Kesaksian Tim Dokter Internasional yang Masuk Gaza: Ini Sangat Menyedihkan
Kompas dunia | 28 Maret 2024, 23:25 WIBDEIR AL-BALAH, KOMPAS.TV - Ketika tim dokter internasional yang sudah berpengalaman panjang terjun ke daerah-daerah konflik datang ke rumah sakit di Gaza, mereka sudah siap menghadapi yang terburuk.
Namun, dampak mengerikan serangan Israel terhadap anak-anak Palestina membuat mereka terkejut bukan kepalang.
Seorang balita meninggal karena cedera otak akibat serangan Israel yang menghantamnya dengan keras. Sedangkan sepupunya, seorang bayi, masih berjuang untuk hidup dengan sebagian wajahnya tercabik oleh serangan yang sama.
Seorang bocah laki-laki berusia 10 tahun menangis kesakitan mencari orang tuanya, tidak tahu bahwa mereka tewas dalam serangan Israel.
Di sisinya, ada saudara perempuannya, tetapi dia tidak mengenalinya karena hampir seluruh tubuhnya terbakar.
Kisah tragis itu disampaikan kepada The Associated Press oleh Tanya Haj-Hassan, seorang dokter perawatan intensif anak dari Yordania, setelah dia melakukan sif selama 10 jam di Rumah Sakit Martir Al-Aqsa di kota Deir al-Balah, Gaza bagian tengah, seperti dilaporkan pada Kamis (28/3/2024).
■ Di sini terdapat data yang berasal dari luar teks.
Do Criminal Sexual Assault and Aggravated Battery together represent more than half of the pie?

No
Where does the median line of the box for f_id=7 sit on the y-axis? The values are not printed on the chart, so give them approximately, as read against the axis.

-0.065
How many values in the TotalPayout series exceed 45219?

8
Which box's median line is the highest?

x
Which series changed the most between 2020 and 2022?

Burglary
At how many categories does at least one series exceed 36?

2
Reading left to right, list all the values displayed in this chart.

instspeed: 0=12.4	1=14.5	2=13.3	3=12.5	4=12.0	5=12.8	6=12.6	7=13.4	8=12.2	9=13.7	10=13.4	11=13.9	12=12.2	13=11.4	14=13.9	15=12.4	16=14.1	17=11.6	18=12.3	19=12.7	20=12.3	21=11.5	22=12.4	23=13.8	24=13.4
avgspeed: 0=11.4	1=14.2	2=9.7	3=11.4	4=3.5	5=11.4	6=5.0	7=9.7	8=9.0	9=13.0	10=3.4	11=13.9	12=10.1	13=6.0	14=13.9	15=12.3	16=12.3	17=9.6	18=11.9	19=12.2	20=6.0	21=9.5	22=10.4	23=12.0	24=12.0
Haj-Hassan, yang memiliki pengalaman luas di Gaza dan secara rutin angkat bicara tentang dampak menghancurkan perang, merupakan bagian dari tim yang baru saja menyelesaikan tugas selama dua minggu di sana.
Setelah hampir enam bulan serangan Israel, sektor kesehatan Gaza hancur rata dengan tanah. Belasan dari 36 rumah sakit di Gaza, kini hanya berfungsi sebagian.
Yang lainnya tidak beroperasi karena kehabisan bahan bakar dan obat-obatan, dikepung dan terus ditembaki pasukan Israel, atau rusak akibat serangan Israel.
Kondisi tersebut membuat rumah sakit seperti RS Al-Aqsa harus merawat pasien yang sangat banyak dengan pasokan dan staf yang terbatas.
Sebagian besar tempat tidur unit perawatan intensif ditempati oleh anak-anak, termasuk bayi-bayi yang dibalut perban dan menggunakan masker oksigen.
"Saya menghabiskan sebagian besar waktu saya di sini untuk merespons kasus-kasus anak-anak," ujar Haj-Hassan setelah sif, baru-baru ini.
"Apa yang hal itu katakan kepada Anda tentang setiap rumah sakit lain di Jalur Gaza?"
Baca Juga: 16 Warga Sipil Lebanon Tewas dalam Serangan Israel Termasuk 7 Petugas Medis
Sebuah tim dokter internasional lainnya yang bekerja di RS Martir Al-Aqsa pada Januari lalu, tinggal di sebuah pondok tamu terdekat.
Namun, karena serangan Israel yang semakin intens di sekitarnya, Haj-Hassan dan rekan-rekannya memilih untuk tinggal di rumah sakit tersebut.
Keputusan itu memberikan mereka gambaran yang sangat jelas tentang tekanan yang dialami rumah sakit karena jumlah pasien terus meningkat, kata Arvind Das, pemimpin tim di Gaza untuk International Rescue Committee.
Organisasi tersebut dan Medical Aid for Palestinians mengorganisasi kunjungan oleh Haj-Hassan dan yang lainnya.
Mustafa Abu Qassim, perawat dari Yordania yang menjadi bagian dari tim yang berkunjung, mengaku terkejut dengan kepadatan pasien di rumah sakit tersebut.
"Ketika kami mencari pasien, tidak ada ruangan yang tersedia," katanya.
"Mereka berada di koridor dengan hanya kasur, matras, atau selimut di lantai."
Sebelum perang, rumah sakit tersebut memiliki kapasitas sekitar 160 tempat tidur, menurut Organisasi Kesehatan Dunia (WHO).